我有火车和有效的数据集,每个文件夹包含493个类别,每个火车类别包含30个图像,每个有效类别包含20个图像。
在编译过程中运行代码时,应生成 火车:493 * 30 = 14790 有效:493 * 20 = 9860
但是它会生成其他图像,例如 火车= 14830 有效= 9890
代码是:
import os, sys, json
from keras.preprocessing.image import ImageDataGenerator
from keras.callbacks import ModelCheckpoint
from keras.applications.vgg16 import VGG16
from keras.models import Model, Sequential
from keras.layers import Input, Activation, Dropout, Flatten, Dense
from keras import optimizers
nb_epoch = 20
result_dir = './results'
train_dir = '/Users/sripdeep/Desktop/Krupali/crab_vgg16/crabdata_vgg16/train'
valid_dir = '/Users/sripdeep/Desktop/Krupali/crab_vgg16/crabdata_vgg16/valid'
if not os.path.exists(result_dir):
os.mkdir(result_dir)
def save_history(history, result_file):
loss = history.history['loss']
acc = history.history['acc']
val_loss = history.history['val_loss']
val_acc = history.history['val_acc']
nb_epoch = len(acc)
with open(result_file, "w") as fp:
fp.write("epoch\tloss\tacc\tval_loss\tval_acc\n")
for i in range(nb_epoch):
fp.write("%d\t%f\t%f\t%f\t%f\n" % (i, loss[i], acc[i], val_loss[i], val_acc[i]))
if __name__ == '__main__':
h = 224
w = 224
nb_class = 493
ckpt_file = 'ckpt-weight.h5'
# model construction
input_tensor = Input(shape=(h, w, 3))
vgg16_model = VGG16(include_top=False, weights='imagenet', input_tensor=input_tensor)
top_model = Sequential()
top_model.add(Flatten(input_shape=vgg16_model.output_shape[1:]))
top_model.add(Dense(256, activation='relu'))
top_model.add(Dropout(0.5))
top_model.add(Dense(nb_class, activation='softmax'))
model = Model(input=vgg16_model.input, output=top_model(vgg16_model.output))
#--- set the first 25 layers (up to the last conv block)
#--- to non-trainable (weights will not be updated)

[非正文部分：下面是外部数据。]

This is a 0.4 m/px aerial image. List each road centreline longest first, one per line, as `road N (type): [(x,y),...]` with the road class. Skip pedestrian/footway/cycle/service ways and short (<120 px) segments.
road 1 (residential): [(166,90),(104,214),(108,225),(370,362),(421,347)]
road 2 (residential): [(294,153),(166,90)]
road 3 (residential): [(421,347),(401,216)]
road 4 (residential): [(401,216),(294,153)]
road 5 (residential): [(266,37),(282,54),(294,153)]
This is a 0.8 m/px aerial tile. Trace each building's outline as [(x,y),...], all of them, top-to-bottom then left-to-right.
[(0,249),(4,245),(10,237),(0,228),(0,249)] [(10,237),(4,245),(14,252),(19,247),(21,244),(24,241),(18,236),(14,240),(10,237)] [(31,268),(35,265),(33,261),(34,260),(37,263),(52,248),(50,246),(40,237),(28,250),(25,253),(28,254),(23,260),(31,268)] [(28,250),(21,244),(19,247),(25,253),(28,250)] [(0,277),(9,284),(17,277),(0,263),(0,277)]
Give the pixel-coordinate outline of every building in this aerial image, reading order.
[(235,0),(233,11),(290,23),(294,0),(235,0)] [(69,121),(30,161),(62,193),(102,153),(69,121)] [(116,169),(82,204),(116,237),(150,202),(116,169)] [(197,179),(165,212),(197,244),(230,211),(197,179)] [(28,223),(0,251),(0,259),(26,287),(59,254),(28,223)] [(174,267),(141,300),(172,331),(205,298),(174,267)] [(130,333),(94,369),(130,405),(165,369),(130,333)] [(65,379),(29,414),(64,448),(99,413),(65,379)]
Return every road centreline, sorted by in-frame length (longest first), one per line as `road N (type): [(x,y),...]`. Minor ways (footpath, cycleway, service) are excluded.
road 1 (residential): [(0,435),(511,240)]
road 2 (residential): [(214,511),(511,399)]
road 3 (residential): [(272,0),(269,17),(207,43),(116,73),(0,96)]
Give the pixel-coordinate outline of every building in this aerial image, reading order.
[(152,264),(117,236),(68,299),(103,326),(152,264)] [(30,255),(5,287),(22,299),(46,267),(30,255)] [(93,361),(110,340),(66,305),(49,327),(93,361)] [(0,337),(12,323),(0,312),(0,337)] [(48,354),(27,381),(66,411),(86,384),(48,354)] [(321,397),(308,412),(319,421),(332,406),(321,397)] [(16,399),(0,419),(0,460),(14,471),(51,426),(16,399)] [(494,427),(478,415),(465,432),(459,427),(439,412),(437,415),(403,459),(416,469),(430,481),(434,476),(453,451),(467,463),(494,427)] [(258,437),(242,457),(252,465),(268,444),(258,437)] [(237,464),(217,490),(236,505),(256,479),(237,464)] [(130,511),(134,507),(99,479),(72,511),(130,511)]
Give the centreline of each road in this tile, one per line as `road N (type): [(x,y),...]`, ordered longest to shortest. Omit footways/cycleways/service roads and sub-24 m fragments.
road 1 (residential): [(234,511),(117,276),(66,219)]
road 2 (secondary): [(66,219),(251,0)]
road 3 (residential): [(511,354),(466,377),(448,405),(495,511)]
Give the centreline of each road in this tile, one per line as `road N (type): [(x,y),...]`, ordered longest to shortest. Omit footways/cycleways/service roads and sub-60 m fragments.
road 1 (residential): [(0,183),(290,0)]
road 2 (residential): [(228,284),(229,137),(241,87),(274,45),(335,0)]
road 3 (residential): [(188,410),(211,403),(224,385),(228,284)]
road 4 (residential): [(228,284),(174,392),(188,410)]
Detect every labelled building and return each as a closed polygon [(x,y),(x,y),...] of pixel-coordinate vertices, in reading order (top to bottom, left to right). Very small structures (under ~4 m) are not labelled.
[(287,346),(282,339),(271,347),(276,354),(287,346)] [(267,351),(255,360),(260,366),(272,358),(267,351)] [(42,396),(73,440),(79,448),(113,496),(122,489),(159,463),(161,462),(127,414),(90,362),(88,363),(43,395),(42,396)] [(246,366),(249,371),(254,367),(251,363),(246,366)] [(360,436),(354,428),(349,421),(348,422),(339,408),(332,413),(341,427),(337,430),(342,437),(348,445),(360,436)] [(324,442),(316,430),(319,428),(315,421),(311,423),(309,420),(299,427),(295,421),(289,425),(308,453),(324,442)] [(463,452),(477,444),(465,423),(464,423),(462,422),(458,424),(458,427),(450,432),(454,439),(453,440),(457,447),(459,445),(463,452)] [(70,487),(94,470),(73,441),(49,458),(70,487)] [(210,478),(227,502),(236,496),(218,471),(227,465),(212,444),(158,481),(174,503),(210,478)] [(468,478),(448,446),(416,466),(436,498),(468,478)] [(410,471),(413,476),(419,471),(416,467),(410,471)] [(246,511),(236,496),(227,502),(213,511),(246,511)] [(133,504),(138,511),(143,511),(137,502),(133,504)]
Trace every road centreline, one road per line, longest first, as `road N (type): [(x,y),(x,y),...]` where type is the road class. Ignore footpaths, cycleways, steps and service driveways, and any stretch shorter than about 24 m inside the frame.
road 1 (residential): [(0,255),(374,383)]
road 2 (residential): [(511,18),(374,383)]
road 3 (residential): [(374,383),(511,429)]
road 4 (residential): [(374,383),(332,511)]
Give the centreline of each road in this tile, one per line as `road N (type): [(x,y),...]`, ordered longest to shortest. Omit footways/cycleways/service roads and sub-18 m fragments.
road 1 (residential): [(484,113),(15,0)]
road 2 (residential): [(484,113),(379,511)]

#for layer in model.layers[:25]:
# layer.trainable = False
#model.load_weights(os.path.join(result_dir, ckpt_file))
model.summary()
model.compile(loss='categorical_crossentropy',
optimizer=optimizers.SGD(lr=1e-4, momentum=0.9),
metrics=['accuracy'])
train_datagen = ImageDataGenerator(
rescale=1.0 / 255,
rotation_range=20,
width_shift_range=0.1,
height_shift_range=0.1,
#zoom_range=0.2,
#vertical_flip=True,
#horizontal_flip=True,
#channel_shift_range=0.2,
#shear_range=0.1
)
test_datagen = ImageDataGenerator(
rescale=1.0 / 255
)
train_generator = train_datagen.flow_from_directory(
train_dir,
target_size=(h, w),
batch_size=32,
class_mode='categorical')
#class_mode='binary')
validation_generator = test_datagen.flow_from_directory(
valid_dir,
target_size=(h, w),
batch_size=32,
class_mode='categorical')
#class_mode='binary')
print(train_generator.class_indices)
with open('class_indices.json', 'w') as f:
json.dump(train_generator.class_indices, f,
indent=4,
sort_keys=True)
# training
ckpt = ModelCheckpoint(filepath=ckpt_file, verbose=1, save_best_only=True)
history = model.fit_generator(
train_generator,
samples_per_epoch=100,
nb_epoch=nb_epoch,
validation_data=validation_generator,
nb_val_samples=50,
callbacks=[ckpt])
# save resutls
model.save_weights(os.path.join(result_dir, 'ckpt-weight-last.h5'))
save_history(history, os.path.join(result_dir, 'ckpt-history.txt'))
它生成(上面的代码运行):
找到了148个属于493个类别的图像。 找到属于493个类别的9890个图像。
我应该生成:
找到了属于493个类别的 14790 个图像。 找到了属于493个类别的 9860 个图像。